(SUPPLIED MATERIAL)
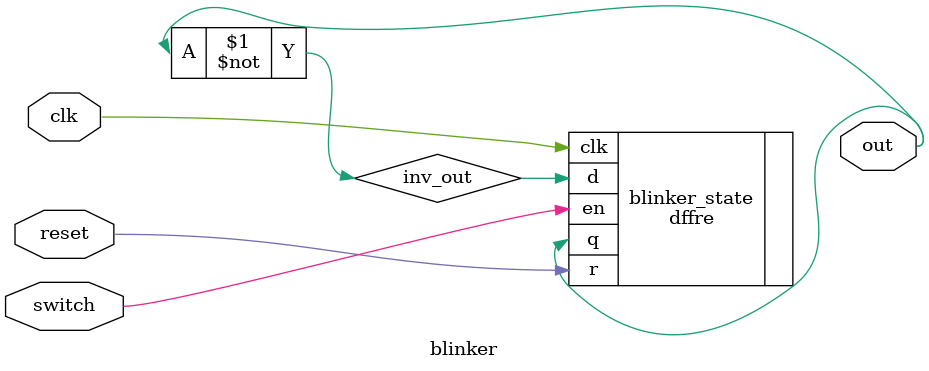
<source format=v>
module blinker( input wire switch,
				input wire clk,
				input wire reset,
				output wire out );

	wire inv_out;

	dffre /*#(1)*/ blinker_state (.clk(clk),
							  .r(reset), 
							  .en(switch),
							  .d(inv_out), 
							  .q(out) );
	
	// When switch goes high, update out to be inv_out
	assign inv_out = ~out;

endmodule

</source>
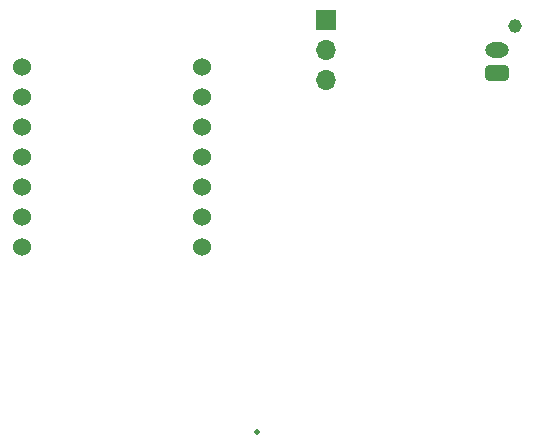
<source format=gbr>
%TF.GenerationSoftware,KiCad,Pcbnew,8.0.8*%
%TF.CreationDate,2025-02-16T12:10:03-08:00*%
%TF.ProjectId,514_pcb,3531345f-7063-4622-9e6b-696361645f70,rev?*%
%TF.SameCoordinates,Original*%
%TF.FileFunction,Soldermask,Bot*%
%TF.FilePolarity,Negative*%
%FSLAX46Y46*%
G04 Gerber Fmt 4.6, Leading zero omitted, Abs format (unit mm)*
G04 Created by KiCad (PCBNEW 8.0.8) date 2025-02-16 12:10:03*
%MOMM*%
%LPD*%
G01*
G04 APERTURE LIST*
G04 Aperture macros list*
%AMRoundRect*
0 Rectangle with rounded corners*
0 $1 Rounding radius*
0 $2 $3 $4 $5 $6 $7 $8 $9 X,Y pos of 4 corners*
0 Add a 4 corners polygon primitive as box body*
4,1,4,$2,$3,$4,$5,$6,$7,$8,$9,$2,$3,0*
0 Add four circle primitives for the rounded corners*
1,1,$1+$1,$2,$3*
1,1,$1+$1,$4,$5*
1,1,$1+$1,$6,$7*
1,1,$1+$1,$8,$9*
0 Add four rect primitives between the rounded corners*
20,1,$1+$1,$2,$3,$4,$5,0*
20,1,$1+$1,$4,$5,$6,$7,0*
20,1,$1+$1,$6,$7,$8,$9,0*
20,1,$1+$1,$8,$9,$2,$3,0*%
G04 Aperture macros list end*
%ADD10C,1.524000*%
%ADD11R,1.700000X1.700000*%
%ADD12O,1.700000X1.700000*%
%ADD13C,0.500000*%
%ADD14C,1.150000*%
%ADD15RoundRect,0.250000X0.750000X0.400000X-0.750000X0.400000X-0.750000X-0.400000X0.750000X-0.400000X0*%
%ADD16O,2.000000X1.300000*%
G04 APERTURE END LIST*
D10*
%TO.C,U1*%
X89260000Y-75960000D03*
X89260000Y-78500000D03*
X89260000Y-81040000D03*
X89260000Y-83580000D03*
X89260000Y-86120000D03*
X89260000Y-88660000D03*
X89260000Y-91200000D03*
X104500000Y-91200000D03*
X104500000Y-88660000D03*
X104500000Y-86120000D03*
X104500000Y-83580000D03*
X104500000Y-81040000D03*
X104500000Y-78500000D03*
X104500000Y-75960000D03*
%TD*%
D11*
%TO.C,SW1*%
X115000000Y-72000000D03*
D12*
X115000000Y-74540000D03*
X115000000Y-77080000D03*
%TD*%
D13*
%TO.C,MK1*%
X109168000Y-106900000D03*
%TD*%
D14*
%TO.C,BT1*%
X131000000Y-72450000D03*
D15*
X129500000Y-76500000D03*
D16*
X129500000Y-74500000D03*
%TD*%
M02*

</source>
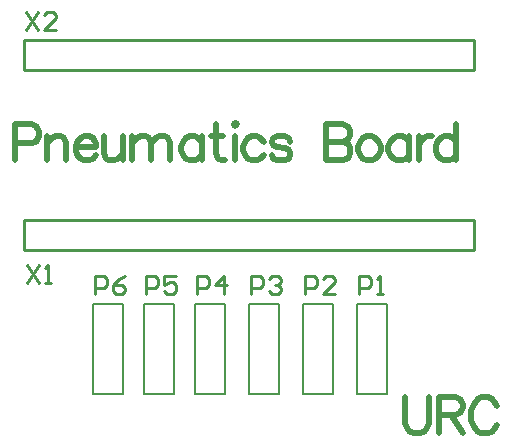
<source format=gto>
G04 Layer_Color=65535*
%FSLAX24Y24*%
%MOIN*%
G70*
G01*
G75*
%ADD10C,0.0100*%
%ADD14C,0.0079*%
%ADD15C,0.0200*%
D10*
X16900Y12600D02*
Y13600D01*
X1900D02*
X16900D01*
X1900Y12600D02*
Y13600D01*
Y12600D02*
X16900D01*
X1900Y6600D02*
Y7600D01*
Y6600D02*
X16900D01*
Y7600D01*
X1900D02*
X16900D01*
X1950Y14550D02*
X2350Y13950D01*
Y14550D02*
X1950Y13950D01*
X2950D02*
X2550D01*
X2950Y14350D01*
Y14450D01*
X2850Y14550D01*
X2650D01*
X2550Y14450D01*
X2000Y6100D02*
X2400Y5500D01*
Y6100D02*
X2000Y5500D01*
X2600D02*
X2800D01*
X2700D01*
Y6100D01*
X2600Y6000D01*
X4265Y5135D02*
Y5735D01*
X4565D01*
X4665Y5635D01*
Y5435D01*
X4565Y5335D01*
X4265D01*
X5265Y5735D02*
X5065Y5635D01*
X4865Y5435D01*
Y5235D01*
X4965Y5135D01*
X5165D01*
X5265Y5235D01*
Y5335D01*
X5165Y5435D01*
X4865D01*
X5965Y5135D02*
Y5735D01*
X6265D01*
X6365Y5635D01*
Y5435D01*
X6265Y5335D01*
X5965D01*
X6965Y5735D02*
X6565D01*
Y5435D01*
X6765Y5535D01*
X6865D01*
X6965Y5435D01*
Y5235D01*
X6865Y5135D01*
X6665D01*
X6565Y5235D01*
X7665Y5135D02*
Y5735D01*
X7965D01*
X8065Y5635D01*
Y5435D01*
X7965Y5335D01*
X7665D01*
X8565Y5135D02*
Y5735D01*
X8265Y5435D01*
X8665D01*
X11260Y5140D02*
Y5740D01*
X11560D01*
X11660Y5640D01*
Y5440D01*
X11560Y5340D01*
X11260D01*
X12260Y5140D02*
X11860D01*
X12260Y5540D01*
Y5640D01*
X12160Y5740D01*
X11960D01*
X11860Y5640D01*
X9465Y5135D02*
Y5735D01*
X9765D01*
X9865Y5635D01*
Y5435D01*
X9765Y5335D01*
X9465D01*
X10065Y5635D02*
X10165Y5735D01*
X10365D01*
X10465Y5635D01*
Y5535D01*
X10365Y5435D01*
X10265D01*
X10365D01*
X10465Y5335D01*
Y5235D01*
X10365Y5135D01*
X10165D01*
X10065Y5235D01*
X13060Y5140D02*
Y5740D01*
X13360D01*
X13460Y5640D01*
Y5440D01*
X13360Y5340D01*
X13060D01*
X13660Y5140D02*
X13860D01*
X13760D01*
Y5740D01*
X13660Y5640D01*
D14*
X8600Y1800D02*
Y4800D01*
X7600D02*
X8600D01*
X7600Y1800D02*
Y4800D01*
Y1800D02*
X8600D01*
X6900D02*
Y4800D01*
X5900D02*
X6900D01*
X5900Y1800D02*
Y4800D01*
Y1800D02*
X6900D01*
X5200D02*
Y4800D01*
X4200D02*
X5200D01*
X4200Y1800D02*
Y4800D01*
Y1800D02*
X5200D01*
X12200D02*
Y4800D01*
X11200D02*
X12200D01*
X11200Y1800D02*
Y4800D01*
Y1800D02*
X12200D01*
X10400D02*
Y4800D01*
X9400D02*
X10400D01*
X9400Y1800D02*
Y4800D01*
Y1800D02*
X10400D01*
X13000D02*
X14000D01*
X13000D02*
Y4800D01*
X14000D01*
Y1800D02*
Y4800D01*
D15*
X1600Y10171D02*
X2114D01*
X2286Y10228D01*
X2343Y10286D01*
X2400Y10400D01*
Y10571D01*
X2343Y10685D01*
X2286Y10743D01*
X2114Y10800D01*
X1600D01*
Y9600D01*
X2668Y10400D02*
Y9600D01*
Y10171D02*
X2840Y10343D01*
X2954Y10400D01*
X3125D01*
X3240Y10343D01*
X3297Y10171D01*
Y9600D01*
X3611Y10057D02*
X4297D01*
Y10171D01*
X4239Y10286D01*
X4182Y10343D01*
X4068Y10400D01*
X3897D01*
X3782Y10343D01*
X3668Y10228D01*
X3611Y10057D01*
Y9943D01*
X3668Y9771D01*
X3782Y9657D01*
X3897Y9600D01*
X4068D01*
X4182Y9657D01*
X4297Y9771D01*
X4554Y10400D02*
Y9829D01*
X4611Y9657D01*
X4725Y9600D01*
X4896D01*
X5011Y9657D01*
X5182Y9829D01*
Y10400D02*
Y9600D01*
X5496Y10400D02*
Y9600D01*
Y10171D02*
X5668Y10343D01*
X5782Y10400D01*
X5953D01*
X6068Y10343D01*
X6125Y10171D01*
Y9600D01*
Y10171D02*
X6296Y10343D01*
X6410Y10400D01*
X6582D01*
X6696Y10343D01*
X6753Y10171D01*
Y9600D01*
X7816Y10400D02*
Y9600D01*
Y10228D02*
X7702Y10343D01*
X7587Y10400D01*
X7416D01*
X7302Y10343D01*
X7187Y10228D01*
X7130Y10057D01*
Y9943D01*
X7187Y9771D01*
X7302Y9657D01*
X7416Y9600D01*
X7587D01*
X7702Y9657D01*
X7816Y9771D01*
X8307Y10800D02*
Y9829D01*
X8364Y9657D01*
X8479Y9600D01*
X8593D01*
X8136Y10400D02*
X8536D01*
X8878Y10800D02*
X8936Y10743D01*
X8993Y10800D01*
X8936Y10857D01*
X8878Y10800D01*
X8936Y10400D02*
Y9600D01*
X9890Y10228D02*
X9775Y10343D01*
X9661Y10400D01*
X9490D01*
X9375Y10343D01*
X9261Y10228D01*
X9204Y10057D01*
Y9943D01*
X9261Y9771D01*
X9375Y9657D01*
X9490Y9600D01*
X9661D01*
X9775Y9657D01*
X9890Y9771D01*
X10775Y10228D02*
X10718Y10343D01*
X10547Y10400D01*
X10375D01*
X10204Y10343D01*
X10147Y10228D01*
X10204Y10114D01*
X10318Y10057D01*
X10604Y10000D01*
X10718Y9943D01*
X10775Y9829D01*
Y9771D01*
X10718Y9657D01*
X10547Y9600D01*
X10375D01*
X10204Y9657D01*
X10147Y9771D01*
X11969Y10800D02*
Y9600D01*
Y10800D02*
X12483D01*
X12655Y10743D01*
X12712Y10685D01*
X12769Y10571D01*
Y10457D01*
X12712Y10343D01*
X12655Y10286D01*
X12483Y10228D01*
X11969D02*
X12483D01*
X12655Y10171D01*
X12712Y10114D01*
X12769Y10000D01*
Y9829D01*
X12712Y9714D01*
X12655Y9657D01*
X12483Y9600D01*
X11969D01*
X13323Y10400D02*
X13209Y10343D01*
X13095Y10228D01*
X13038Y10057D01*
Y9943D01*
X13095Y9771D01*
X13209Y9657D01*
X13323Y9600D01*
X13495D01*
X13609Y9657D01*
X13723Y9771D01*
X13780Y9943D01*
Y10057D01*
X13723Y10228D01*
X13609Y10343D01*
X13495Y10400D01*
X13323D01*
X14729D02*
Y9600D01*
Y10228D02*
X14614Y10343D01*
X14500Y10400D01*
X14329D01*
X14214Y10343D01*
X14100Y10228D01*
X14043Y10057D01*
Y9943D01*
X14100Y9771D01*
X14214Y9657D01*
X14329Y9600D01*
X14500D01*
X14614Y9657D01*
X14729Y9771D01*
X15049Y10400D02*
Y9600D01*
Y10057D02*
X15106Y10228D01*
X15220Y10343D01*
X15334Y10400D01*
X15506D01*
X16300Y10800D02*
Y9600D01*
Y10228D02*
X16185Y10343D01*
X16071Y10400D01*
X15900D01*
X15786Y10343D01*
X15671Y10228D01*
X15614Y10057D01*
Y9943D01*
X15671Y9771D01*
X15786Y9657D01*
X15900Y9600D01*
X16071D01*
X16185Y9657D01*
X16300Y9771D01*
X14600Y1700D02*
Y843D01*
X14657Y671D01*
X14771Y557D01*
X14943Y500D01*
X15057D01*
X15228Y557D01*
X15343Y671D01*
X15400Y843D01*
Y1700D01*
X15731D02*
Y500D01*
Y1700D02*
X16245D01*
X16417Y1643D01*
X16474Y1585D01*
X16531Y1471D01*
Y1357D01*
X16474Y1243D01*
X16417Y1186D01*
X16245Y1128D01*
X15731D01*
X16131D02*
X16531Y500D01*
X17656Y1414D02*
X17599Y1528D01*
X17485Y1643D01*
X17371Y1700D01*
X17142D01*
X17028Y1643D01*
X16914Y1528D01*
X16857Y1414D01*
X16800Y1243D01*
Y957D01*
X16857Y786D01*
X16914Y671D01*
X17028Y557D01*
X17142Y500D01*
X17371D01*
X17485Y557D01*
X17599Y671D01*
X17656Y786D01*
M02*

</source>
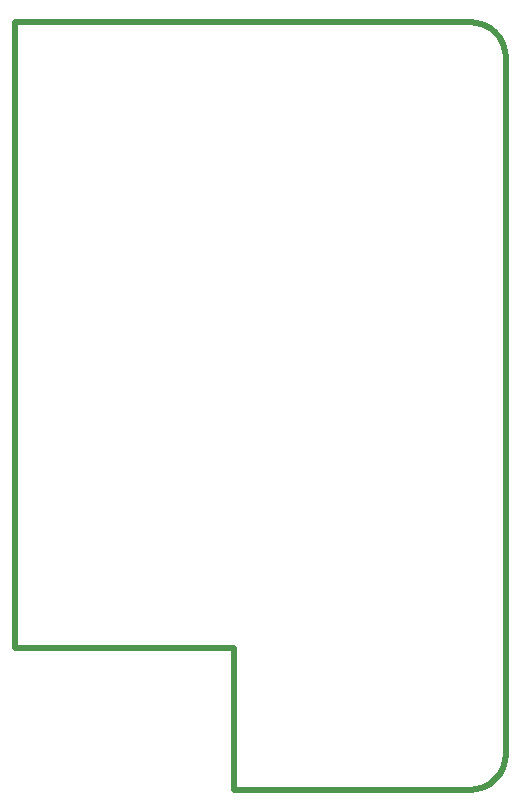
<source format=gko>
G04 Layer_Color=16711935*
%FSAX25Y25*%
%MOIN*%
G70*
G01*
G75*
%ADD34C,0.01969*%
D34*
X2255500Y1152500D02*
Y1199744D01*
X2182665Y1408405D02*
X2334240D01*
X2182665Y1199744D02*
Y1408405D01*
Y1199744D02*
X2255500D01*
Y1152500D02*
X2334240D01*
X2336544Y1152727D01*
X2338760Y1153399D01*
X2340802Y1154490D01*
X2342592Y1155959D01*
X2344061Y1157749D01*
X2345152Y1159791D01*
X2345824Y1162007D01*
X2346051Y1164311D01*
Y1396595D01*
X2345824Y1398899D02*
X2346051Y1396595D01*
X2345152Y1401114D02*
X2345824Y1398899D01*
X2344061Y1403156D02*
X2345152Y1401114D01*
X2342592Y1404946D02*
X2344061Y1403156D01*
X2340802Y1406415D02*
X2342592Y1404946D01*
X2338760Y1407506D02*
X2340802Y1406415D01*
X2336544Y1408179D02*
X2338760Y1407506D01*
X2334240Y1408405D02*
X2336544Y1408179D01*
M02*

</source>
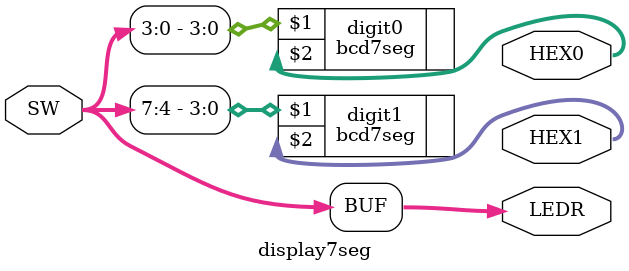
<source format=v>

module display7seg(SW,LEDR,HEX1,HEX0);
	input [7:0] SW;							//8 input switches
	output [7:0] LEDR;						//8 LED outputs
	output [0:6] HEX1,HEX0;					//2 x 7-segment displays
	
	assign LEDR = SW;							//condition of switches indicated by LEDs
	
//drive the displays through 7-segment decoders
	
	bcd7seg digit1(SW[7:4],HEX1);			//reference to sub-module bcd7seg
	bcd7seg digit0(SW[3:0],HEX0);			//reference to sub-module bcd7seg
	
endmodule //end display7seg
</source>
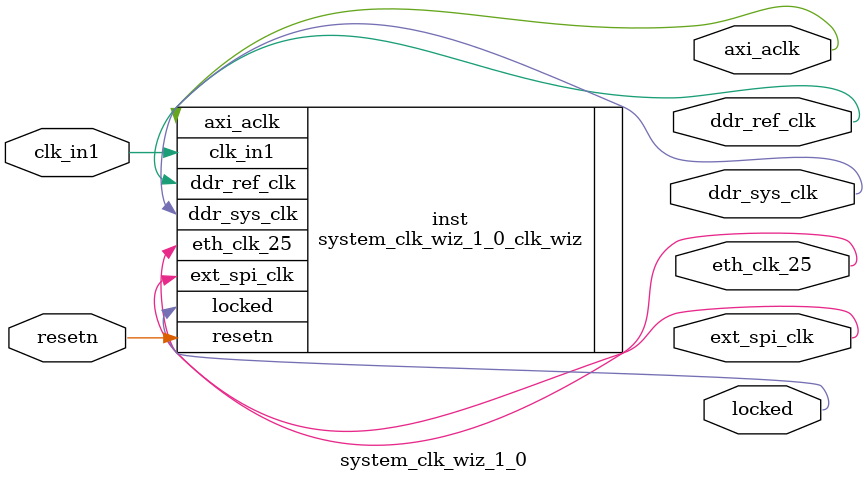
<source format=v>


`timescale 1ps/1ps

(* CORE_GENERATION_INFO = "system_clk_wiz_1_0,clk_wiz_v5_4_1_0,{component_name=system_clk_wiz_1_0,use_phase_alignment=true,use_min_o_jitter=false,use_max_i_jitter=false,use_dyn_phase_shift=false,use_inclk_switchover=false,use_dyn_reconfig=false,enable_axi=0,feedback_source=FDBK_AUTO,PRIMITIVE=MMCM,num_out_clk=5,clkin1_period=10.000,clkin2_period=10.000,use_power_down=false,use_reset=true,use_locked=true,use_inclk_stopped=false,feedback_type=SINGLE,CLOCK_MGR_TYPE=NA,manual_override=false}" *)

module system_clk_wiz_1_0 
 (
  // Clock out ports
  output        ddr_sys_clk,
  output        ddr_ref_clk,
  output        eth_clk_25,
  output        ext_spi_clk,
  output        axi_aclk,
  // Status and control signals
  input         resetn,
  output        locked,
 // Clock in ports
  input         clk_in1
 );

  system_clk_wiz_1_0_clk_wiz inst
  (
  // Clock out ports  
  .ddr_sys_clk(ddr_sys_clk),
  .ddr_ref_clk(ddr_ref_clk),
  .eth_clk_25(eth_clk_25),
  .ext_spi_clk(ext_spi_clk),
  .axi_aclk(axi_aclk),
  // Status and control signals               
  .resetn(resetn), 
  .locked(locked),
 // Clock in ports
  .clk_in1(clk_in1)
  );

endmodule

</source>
(End SUPPLIED MATERIAL)
** ASSIGNMENT **
Check each line of the data above for the string "control", and copy the ones that have it.

** SOLUTION TO THIS EXERCISE **
  // Status and control signals
  // Status and control signals               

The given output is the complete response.